* **Task directions**: Look below for the line with "ee initial review, and" and the line with "HOW TO CITE"; repeat exactly those two lines and all lines between them, but no pictures.

[Given records — start]

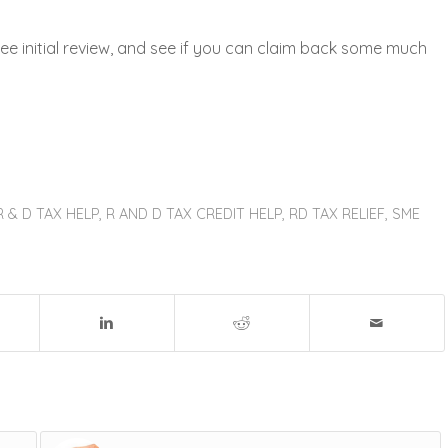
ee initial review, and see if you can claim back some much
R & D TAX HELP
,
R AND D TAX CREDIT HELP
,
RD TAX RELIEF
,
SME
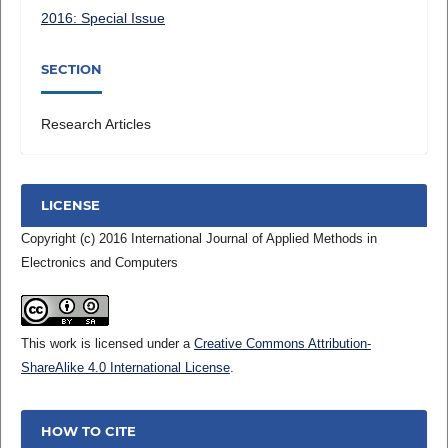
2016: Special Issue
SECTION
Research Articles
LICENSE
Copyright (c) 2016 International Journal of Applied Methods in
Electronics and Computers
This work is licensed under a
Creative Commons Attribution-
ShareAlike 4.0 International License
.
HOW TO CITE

[Given records — finish]
[Given records — start]

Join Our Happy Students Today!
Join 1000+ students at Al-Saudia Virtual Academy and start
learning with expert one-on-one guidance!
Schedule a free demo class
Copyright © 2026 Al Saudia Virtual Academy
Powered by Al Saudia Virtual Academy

[Given records — finish]

* **Worked solution**:
ee initial review, and see if you can claim back some much
R & D TAX HELP
,
R AND D TAX CREDIT HELP
,
RD TAX RELIEF
,
SME
2016: Special Issue
SECTION
Research Articles
LICENSE
Copyright (c) 2016 International Journal of Applied Methods in
Electronics and Computers
This work is licensed under a
Creative Commons Attribution-
ShareAlike 4.0 International License
.
HOW TO CITE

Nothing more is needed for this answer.